Henry was frightened more than ever when he looked at the pale face of his sister.

“Henry,” she said, “I feel I shall not live long. I should not want to … in this prison. The happiest thing that could happen to me—since our enemies will not let me join our sister Mary in Holland—would be to join our father in Heaven.”

“You must not talk thus,” said Henry.

“Death is preferable to the lives we lead now, Henry. They are a dishonor to a line of Kings.”

“One day my brother will come to England and drive the Beast Cromwell away.”

Elizabeth turned her face to the wall. “I fear our brother lacks the strength of our father, Henry.”

“Charles … !” stammered the boy. “But Charles is now the King. All loyal subjects proclaim him such.”

“Our brother is not as our father was, Henry. I fear he will never live as our father lived.”

“Would it not be better so, dear Elizabeth, since our father’s way of life led him to the scaffold?”

“Our father’s way of life! How can you say such things! It was not our father’s way of life which led him there; it was the wickedness of his enemies. Father was a saint and martyr.”

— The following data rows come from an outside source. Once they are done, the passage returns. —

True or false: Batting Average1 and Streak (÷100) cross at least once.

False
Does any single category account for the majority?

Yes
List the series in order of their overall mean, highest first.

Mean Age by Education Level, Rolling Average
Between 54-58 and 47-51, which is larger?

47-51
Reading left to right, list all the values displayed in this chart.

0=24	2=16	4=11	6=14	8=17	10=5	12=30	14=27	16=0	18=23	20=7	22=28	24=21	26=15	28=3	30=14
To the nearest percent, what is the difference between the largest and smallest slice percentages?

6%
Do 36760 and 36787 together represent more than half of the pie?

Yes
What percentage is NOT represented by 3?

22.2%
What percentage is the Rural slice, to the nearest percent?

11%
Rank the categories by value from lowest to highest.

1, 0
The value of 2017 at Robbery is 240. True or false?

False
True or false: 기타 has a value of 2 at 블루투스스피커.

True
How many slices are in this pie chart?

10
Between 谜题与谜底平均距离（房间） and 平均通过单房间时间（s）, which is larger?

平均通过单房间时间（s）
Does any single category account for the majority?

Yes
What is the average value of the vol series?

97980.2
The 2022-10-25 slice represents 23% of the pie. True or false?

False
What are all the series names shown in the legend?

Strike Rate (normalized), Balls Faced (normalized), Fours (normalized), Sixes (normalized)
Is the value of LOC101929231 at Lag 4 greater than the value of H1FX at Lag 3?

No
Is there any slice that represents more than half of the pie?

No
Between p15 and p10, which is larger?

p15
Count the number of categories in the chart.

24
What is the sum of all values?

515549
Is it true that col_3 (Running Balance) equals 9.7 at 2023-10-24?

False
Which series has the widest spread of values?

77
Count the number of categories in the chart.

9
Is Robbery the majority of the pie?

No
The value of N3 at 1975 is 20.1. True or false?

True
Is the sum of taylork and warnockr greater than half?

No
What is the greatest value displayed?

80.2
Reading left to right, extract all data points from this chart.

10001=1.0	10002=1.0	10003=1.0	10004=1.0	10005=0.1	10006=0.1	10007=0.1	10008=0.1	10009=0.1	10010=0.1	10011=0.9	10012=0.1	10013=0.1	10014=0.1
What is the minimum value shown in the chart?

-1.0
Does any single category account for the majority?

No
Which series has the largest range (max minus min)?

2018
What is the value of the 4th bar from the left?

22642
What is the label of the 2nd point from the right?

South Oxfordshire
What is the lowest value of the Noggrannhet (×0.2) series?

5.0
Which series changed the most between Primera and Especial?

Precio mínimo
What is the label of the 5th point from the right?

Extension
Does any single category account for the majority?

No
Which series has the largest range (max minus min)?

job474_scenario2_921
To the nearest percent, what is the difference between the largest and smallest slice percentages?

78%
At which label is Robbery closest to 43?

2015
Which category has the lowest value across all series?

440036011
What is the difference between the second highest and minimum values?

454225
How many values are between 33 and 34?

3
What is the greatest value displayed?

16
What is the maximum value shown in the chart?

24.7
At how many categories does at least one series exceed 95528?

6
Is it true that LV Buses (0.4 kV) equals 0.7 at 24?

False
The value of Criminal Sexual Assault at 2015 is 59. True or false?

“Then,” said the little boy gravely, “since our brother is not a saint he will not die as a martyr.”

“It is better to die or live in exile than to do that which is unkingly.”

“But our brother would not do that which is unkingly.”

“He is in Scotland now. He has joined the Covenanters. He has made himself a pawn for the Scots for the sake of a kingdom. But you are too young to understand. I would have lived in poverty and exile … yes, I would have been a button-maker, rather than have betrayed our father.”

Henry could not help being glad that his brother was not like his father. He personally knew little of Charles, but he had heard much of him. He had seen the smiles which came on to people’s faces when they spoke of him. He had his own picture of Charles—a brother as tall as his father had been, with always a song on his lips and a shrug of the shoulders for trouble. Henry had always thought it would be rather wonderful to be with such a brother. He did not believe he would take him on his knee and talk of solemn promises. Charles was jaunty, a sinner of some sort, yet people loved him; he might not be good, as his father and Elizabeth were good, but he would be a happy person to be with.